Serena gasped. He knows. "What are you talking about?"
"We're looking for a celestial globe," he told her. "Just like the one in the Savage portrait. Washington buried it for his ultimate sleeper agent, Stargazer, to recover at the end of time. By some cosmic joke, it appears that I am Stargazer. And only when I find this celestial globe will I fulfill my mission."
Suddenly it hit her. Not only did Conrad figure out what they were looking for, he knew where it was! How did he know?
"You know where the globe is buried?" she asked, thunderstruck.
"You had the answer in your hands all along. Do you have my letter from Washington? I thought I saw something in there," he said playfully.
He was referring to the cleavage her blouse exposed. Embarrassed, she turned her back on him, retrieved the letter and handed it over.
"Father Neale told Bishop Carroll that he saw the slave Hercules leaving Washington's chamber just before Washington died on December 14, 1799." He unfolded the letter with the map on back, looking around to make sure nobody was watching. "But the letter itself is dated September 18, 1793. See? That's the date he buried the globe."

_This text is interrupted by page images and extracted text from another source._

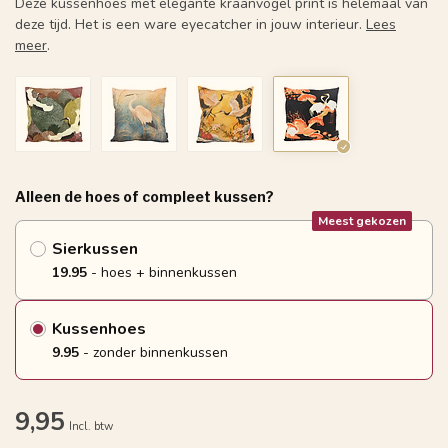
Deze kussenhoes met elegante kraanvogel print is helemaal van
deze tijd. Het is een ware eyecatcher in jouw interieur.
Lees
meer
.
Alleen de hoes of compleet kussen?
Meest gekozen
Sierkussen
19.95
- hoes + binnenkussen
Kussenhoes
9.95
- zonder binnenkussen
9,95
Incl. btw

Serena nodded anxiously, berating herself for having missed the discrepancy in dates. "It's got some astrological significance, doesn't it?"

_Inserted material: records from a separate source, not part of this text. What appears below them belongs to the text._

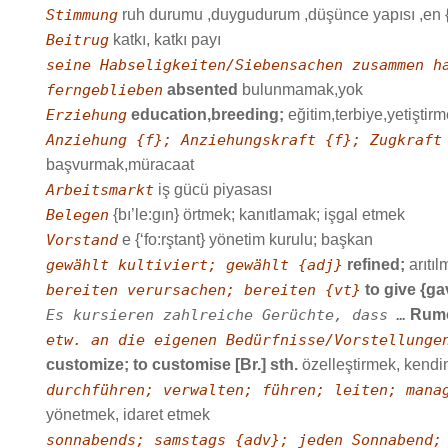
Stimmung
ruh durumu ,duygudurum ,düşünce yapısı ,en {‘
Beitrug
katkı, katkı payı
seine Habseligkeiten/Siebensachen zusammen h
ferngeblieben
absented
bulunmamak,yok
Erziehung
education,breeding;
eğitim,terbiye,yetiştirm
Anziehung {f}; Anziehungskraft {f}; Zugkraft
başvurmak,müracaat
Arbeitsmarkt
iş gücü piyasası
Belegen
{bı’le:gın} örtmek; kanıtlamak; işgal etmek
Vorstand
e {‘fo:rştant} yönetim kurulu; başkan
gewählt kultiviert; gewählt {adj}
refined;
arıtıl
bereiten verursachen; bereiten {vt}
to give {ga
Es kursieren zahlreiche Gerüchte, dass …
Rumo
etw. an die eigenen Bedürfnisse/Vorstellunge
customize; to customise [Br.] sth.
özelleştirmek, kend
durchführen; verwalten; führen; leiten; mana
yönetmek, idaret etmek
sonnabends; samstags {adv}; jeden Sonnabend;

"Enough significance that Washington chose that date to lay the cornerstone for the U.S. Capitol-on the hill that Bishop John Carroll's brother Daniel sold him."
With that everything came together, wholly and horribly.
"The globe is in the cornerstone of the U.S. Capitol," she said.
Conrad nodded. "And I'm going to steal it."
An hour later they drove south out of the New York tristate area in separate cars, Conrad in McConnell's black Mercedes making a list of everything he'd need for his operation, Serena in her limo with Benito calling ahead to make sure the new safe house would be ready.
As Conrad and Serena headed toward their designated rendezvous in Washington, D.C., the man in the Redcoat costume was sitting in Horatio Gates's old headquarters at Edmonston House, calling a number in Virginia as he looked at a picture of Conrad Yeats he had torn from his fax machine the day before.
"This is Vailsgate," he said. "I need to get a message to Osiris."